Fugitive Pieces followed Canadian-born Podeswa’s previous acclaimed features, Eclipse (an art piece about sex and the apocalypse) and The Five Senses (an interconnected suite of stories dealing with the five senses), and straddles a subject that he has a personal connection to – the director’s Polish father is a concentration camp survivor. It’s in spite of this, and not because of it, that he was moved to make the film. “I never thought that I would make a movie that even touched on that subject,” he told FilmInk in 2007. “There are many other films made on that subject, and I wasn’t sure if I would have something new to bring to it. There’s a very delicate issue of representation around horrors that are really unimaginable to most people.”
After he read Anne Michaels’ bestselling 1998 novel of the same name, the idea for the film was conceived. “When I read the book, I felt for the first time that there was something that was universal that was being talked about here, and it was a view of war that I hadn’t really seen before. It was really about the legacy of the war. It allowed me to deal with that part of my family’s story in a way that wasn’t really about my family.”
The novel, however, was widely regarded as unfilmable. “The book is like a work of sustained poetry. It has a very unusual structure. People really personalised the experience of reading it. The language just cuts right through. The qualities of this novel are so uniquely literary – how would you possibly make a movie from it? It has such a huge emotional wallop when you read it, and I knew that if I could capture that somehow, then I could hopefully make a really emotional film. I always felt that it was filmable…challenging, but filmable.”
Podeswa told FilmInk with a laugh that he “stopped counting” how many drafts of the screenplay there were. Ultimately the challenges laid not so much in adapting the novel for the screen but in other areas, such as one of the film’s locations: the hilly, road-less Greek isle of Hydra. “The idea of making a movie in a place where you can’t actually drive is kind of crazy,” he laughed. “We’re doing a period film – we needed props, furniture, all the regular movie equipment, big Panavision cameras and dollies and things that are very heavy. We moved all of our stuff up by donkey [Laughs], going up the hills, and carrying a lot of things by hand.”

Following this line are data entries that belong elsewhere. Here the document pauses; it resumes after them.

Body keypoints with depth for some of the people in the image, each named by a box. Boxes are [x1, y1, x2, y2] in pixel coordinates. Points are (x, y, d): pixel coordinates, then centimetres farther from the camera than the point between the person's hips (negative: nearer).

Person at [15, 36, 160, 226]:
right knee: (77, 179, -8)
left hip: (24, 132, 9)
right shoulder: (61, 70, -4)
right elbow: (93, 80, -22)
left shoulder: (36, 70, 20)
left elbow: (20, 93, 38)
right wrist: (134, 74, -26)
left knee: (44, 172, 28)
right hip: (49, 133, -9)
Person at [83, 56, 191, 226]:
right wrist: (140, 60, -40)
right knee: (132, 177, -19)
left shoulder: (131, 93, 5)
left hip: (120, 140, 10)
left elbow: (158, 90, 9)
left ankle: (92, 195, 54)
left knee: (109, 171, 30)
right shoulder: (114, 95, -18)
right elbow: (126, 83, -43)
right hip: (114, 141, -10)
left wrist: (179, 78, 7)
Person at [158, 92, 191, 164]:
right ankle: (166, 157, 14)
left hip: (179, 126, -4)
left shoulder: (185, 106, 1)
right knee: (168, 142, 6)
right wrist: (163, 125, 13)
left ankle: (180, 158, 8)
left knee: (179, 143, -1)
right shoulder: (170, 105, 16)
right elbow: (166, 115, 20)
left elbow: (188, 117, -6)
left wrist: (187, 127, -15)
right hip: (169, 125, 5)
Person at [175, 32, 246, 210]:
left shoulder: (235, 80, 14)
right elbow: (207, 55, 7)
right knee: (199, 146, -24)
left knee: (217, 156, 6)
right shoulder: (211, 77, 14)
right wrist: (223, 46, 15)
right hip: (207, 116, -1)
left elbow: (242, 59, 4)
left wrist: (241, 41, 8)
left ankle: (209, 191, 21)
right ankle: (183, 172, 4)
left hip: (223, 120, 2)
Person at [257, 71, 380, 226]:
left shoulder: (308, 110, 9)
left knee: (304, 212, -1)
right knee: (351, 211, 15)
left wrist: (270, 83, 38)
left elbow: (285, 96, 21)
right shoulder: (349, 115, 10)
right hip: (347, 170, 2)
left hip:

The other issue for Podeswa was casting, which he believes is “ninety percent of performance.” Stephen Dillane (The Hours) plays Jakob as an adult. It’s a tough role, but Dillane delivers an internal yet accessible performance. The tougher role is that of Jakob the boy, who needs to carry such a heavy emotional load; it’s hard to believe that any child actor, no matter how talented, could be up for the task. “I knew at the very beginning that if we didn’t get the right boy, it would be impossible,” Podeswa explained. “Particularly because Jakob as an adult is so internal and so complex, you have to see how he became that way – you have to see the boy inside the man.”
A long and intense search uncovered Robbie Kaye, a Prague-based British boy whose amazing performance centres the film. “There’s something very uncynical about this movie,” Podeswa told FilmInk later. “In many ways, it shows the best of what people are capable of, and the kindness that people are capable of even in the worst circumstances. It’s so unfashionable in a way to talk about these kinds of things – irony is everything these days.”
Irony might be everything, but Jeremy Podeswa’s Fugitive Pieces is a deeply moving film, and it speaks to the director’s deep well of talent, which has been brilliantly showcased on television, but deserves a little more play on the big screen.